(EXERCISE INSTRUCTIONS) Your answer should be one number: how many lines below have the word "ouvert".
#### DATA SHOWN ####
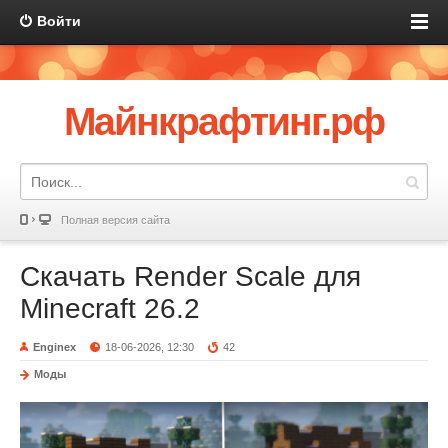
Войти
Майнкрафтинг.рф
Полная версия сайта
Скачать Render Scale для
Minecraft 26.2
Enginex
18-06-2026, 12:30
42
Моды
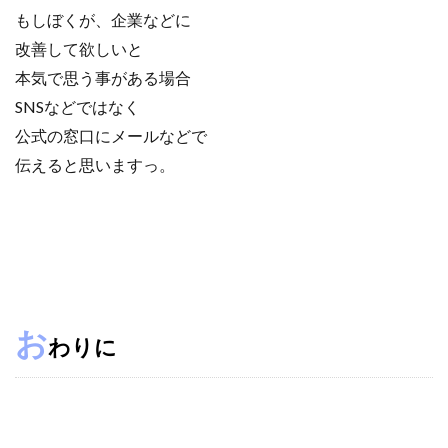
もしぼくが、企業などに
改善して欲しいと
本気で思う事がある場合
SNSなどではなく
公式の窓口にメールなどで
伝えると思いますっ。
お
わりに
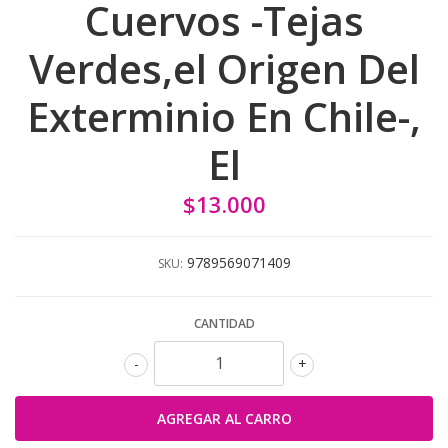
Cuervos -Tejas
Verdes,el Origen Del
Exterminio En Chile-,
El
$13.000
9789569071409
SKU:
CANTIDAD
-
+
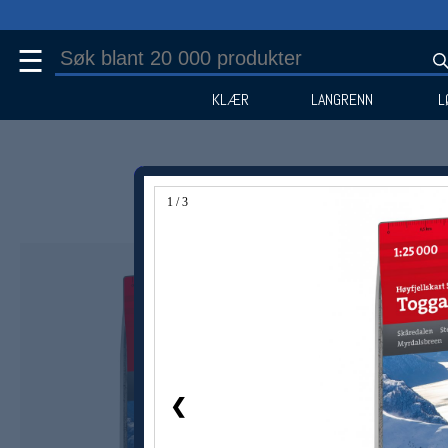
☰
KLÆR
LANGRENN
L
1 / 3
❮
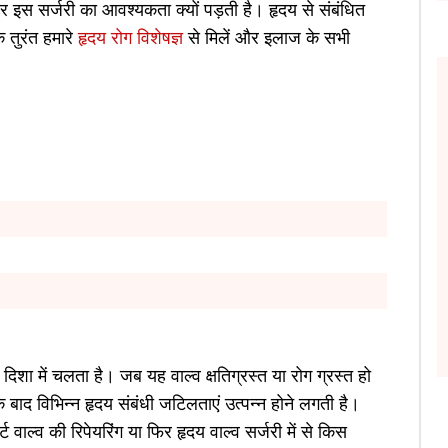
और इस सर्जरी का आवश्यकता क्यों पड़ती है। हृदय से संबंधित
 तुरंत हमारे
हृदय रोग विशेषज्ञ
से मिलें और इलाज के सभी
िशा में चलता है। जब यह वाल्व क्षतिग्रस्त या रोग ग्रस्त हो
े बाद विभिन्न हृदय संबंधी जटिलताएं उत्पन्न होने लगती है।
्ट वाल्व की रिपेयरिंग या फिर हृदय वाल्व सर्जरी में से किस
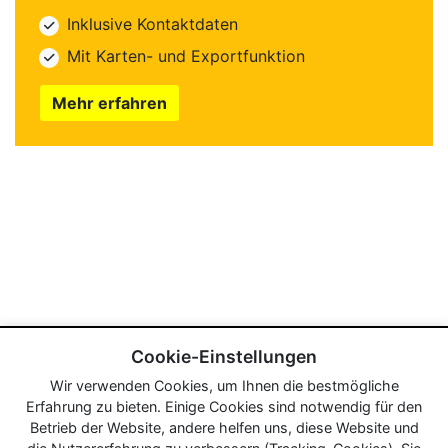
Inklusive Kontaktdaten
Mit Karten- und Exportfunktion
Mehr erfahren
Cookie-Einstellungen
Wir verwenden Cookies, um Ihnen die bestmögliche
Erfahrung zu bieten. Einige Cookies sind notwendig für den
Betrieb der Website, andere helfen uns, diese Website und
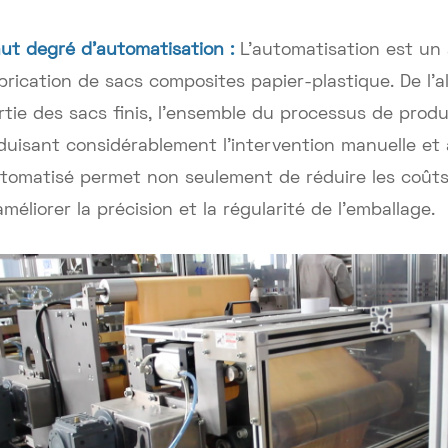
ut degré d'automatisation :
L'automatisation est un
brication de sacs composites papier-plastique. De l'a
rtie des sacs finis, l'ensemble du processus de prod
duisant considérablement l'intervention manuelle et 
tomatisé permet non seulement de réduire les coûts
améliorer la précision et la régularité de l'emballage.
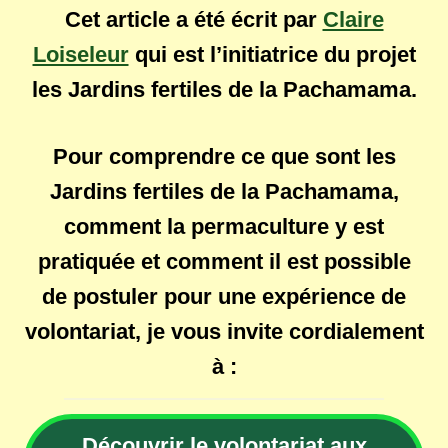
Cet article a été écrit par
Claire
Loiseleur
qui est l’initiatrice du projet
les Jardins fertiles de la Pachamama.
Pour comprendre ce que sont les
Jardins fertiles de la Pachamama,
comment la permaculture y est
pratiquée et comment il est possible
de postuler pour une expérience de
volontariat, je vous invite cordialement
à :
Découvrir le volontariat aux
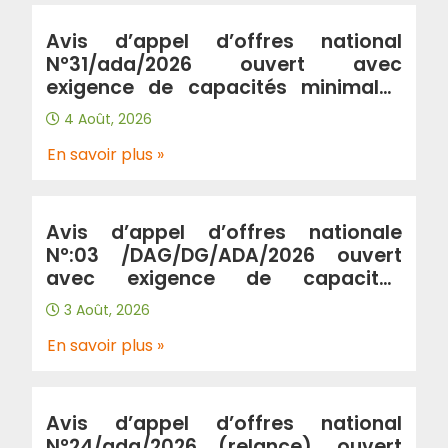
Avis d’appel d’offres national
N°31/ada/2026 ouvert avec
exigence de capacités minimales
portant « Renforcement de
4 Août, 2026
l’autoroute A2 entre la ville de
Birtouta « jonction A2/A100 au
En savoir plus »
PK2+580 » et la ville de khemis
khechna « jonction A2/A102 au
PK31+300 » sur 29km en double sens
Avis d’appel d’offres nationale
(wilaya Alger, Blida, Boumerdes) »
N°:03 /DAG/DG/ADA/2026 ouvert
avec exigence de capacités
minimales Portant “prestation de
3 Août, 2026
gardiennage et de surveillance au
profit de l’Algérienne Des
En savoir plus »
Autoroutes”.
Avis d’appel d’offres national
N°24/ada/2026 (relance), ouvert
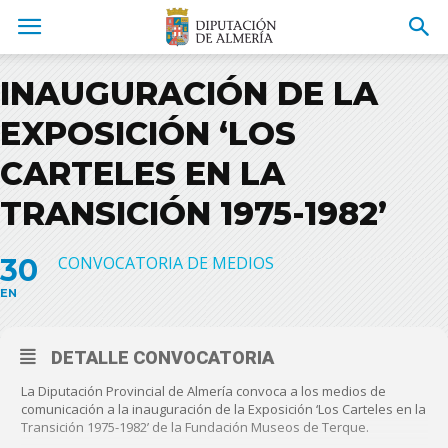
INAUGURACIÓN DE LA
EXPOSICIÓN ‘LOS
CARTELES EN LA
TRANSICIÓN 1975-1982’
30
CONVOCATORIA DE MEDIOS
EN
DETALLE CONVOCATORIA
La Diputación Provincial de Almería convoca a los medios de
comunicación a la inauguración de la Exposición ‘Los Carteles en la
Transición 1975-1982’ de la Fundación Museos de Terque.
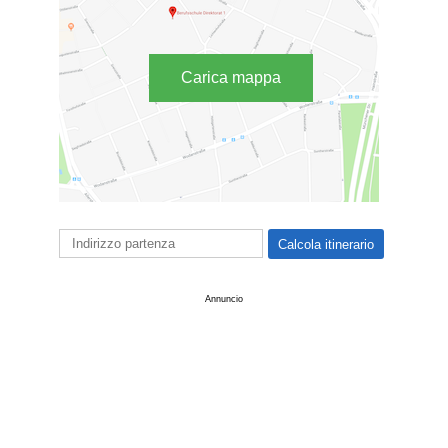
Carica mappa
Annuncio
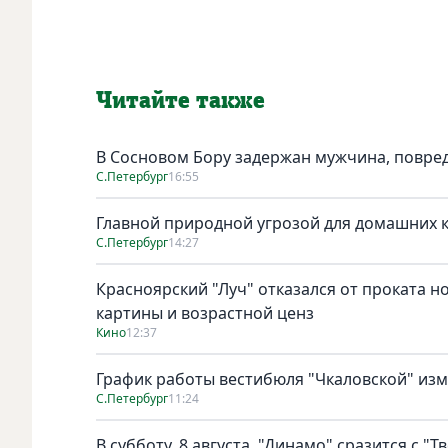
Читайте также
В Сосновом Бору задержан мужчина, повре
С.Петербург
16:55
Главной природной угрозой для домашних к
С.Петербург
14:27
Красноярский "Луч" отказался от проката н
картины и возрастной ценз
Кино
12:37
График работы вестибюля "Чкаловской" изме
С.Петербург
11:24
В субботу, 8 августа, "Динамо" сразится с "Т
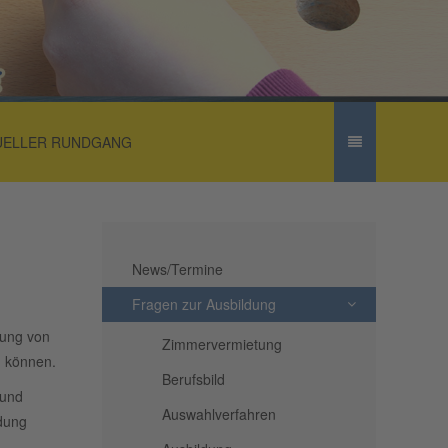
UELLER RUNDGANG
News/Termine
Fragen zur Ausbildung
dung von
Zimmervermietung
n können.
Berufsbild
 und
Auswahlverfahren
ldung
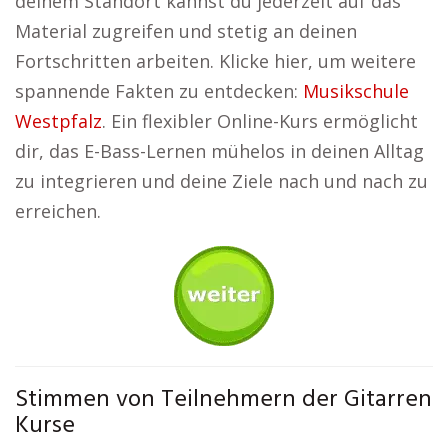
deinem Standort kannst du jederzeit auf das
Material zugreifen und stetig an deinen
Fortschritten arbeiten. Klicke hier, um weitere
spannende Fakten zu entdecken:
Musikschule
Westpfalz
. Ein flexibler Online-Kurs ermöglicht
dir, das E-Bass-Lernen mühelos in deinen Alltag
zu integrieren und deine Ziele nach und nach zu
erreichen.
Stimmen von Teilnehmern der Gitarren
Kurse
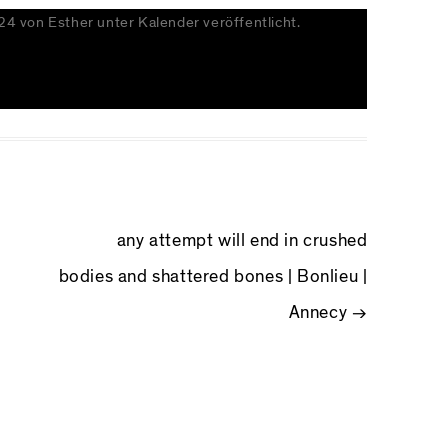
024
von
Esther
unter
Kalender
veröffentlicht.
NAVIGATION
any attempt will end in crushed
bodies and shattered bones | Bonlieu |
Annecy
→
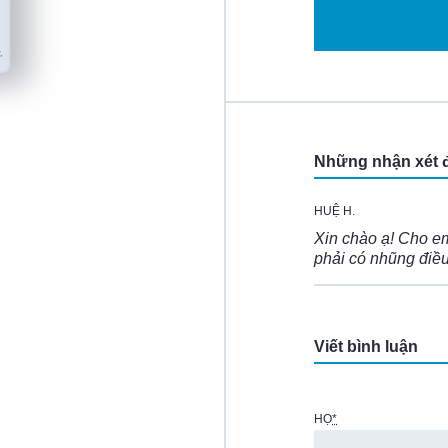
Những nhận xét 
HUỆ H.
Xin chào ạ! Cho em 
phải có nhũng điều 
Viết bình luận
HỌ
*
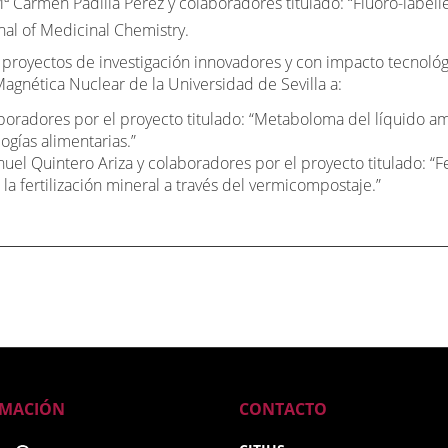
Mª Carmen Padilla Pérez y colaboradores titulado: “Fluoro-lab
nal of Medicinal Chemistry.
yectos de investigación innovadores y con impacto tecnológic
agnética Nuclear de la Universidad de Sevilla a:
radores por el proyecto titulado: “Metaboloma del líquido amn
ogías alimentarias.”
l Quintero Ariza y colaboradores por el proyecto titulado: “Fer
 la fertilización mineral a través del vermicompostaje.”
RMACIÓN
CONTACTO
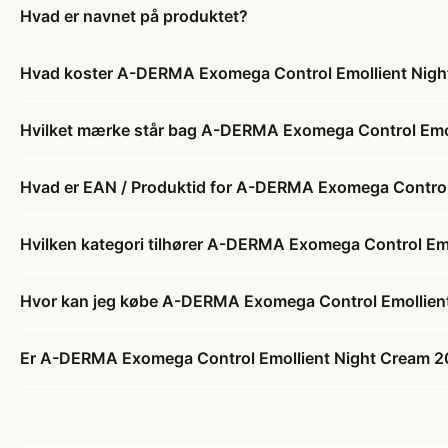
Hvad er navnet på produktet?
Hvad koster A-DERMA Exomega Control Emollient Nigh
Hvilket mærke står bag A-DERMA Exomega Control Emo
Hvad er EAN / Produktid for A-DERMA Exomega Control
Hvilken kategori tilhører A-DERMA Exomega Control Em
Hvor kan jeg købe A-DERMA Exomega Control Emollien
Er A-DERMA Exomega Control Emollient Night Cream 20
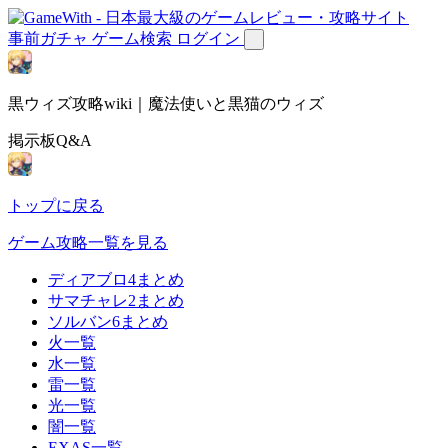
事前ガチャ
ゲーム検索
ログイン
黒ウィズ攻略wiki｜魔法使いと黒猫のウィズ
掲示板Q&A
トップに戻る
ゲーム攻略一覧を見る
ディアブロ4まとめ
サマチャレ2まとめ
ソルバン6まとめ
火一覧
水一覧
雷一覧
光一覧
闇一覧
EXAS一覧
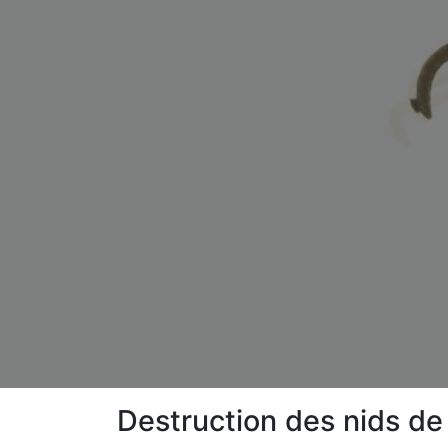
Destruction des nids de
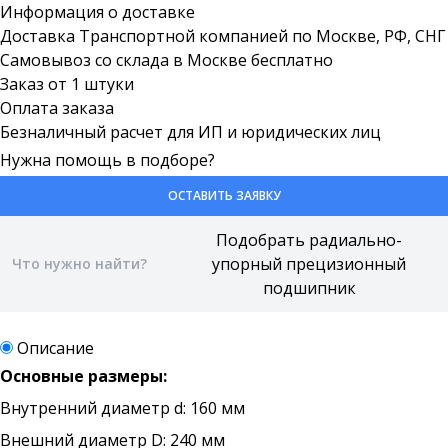
Информация о доставке
Доставка Транспортной компанией по Москве, РФ, СНГ
Самовывоз со склада в Москве бесплатно
Заказ от 1 штуки
Оплата заказа
Безналичный расчет для ИП и юридических лиц
Нужна помощь в подборе?
ОСТАВИТЬ ЗАЯВКУ
Описание
Основные размеры:
Внутренний диаметр d: 160 мм
Внешний диаметр D: 240 мм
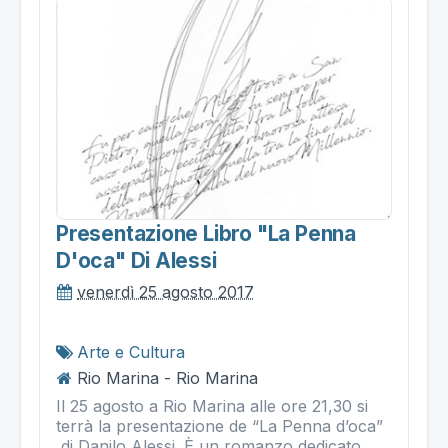
Presentazione Libro "la Penna
D'oca" Di Alessi
venerdì 25 agosto 2017
Arte e Cultura
Rio Marina - Rio Marina
Il 25 agosto a Rio Marina alle ore 21,30 si
terrà la presentazione de “La Penna d’oca”
di Danilo Alessi. È un romanzo dedicato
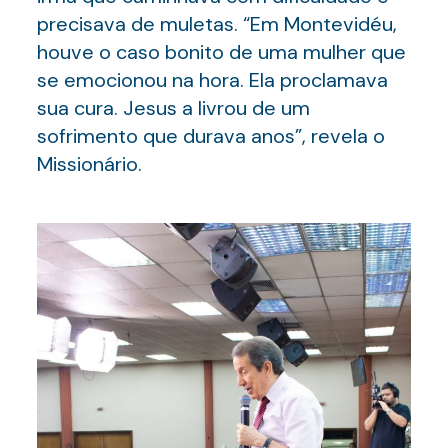
precisava de muletas. “Em Montevidéu,
houve o caso bonito de uma mulher que
se emocionou na hora. Ela proclamava
sua cura. Jesus a livrou de um
sofrimento que durava anos”, revela o
Missionário.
####
(TASK OUTPUT) 3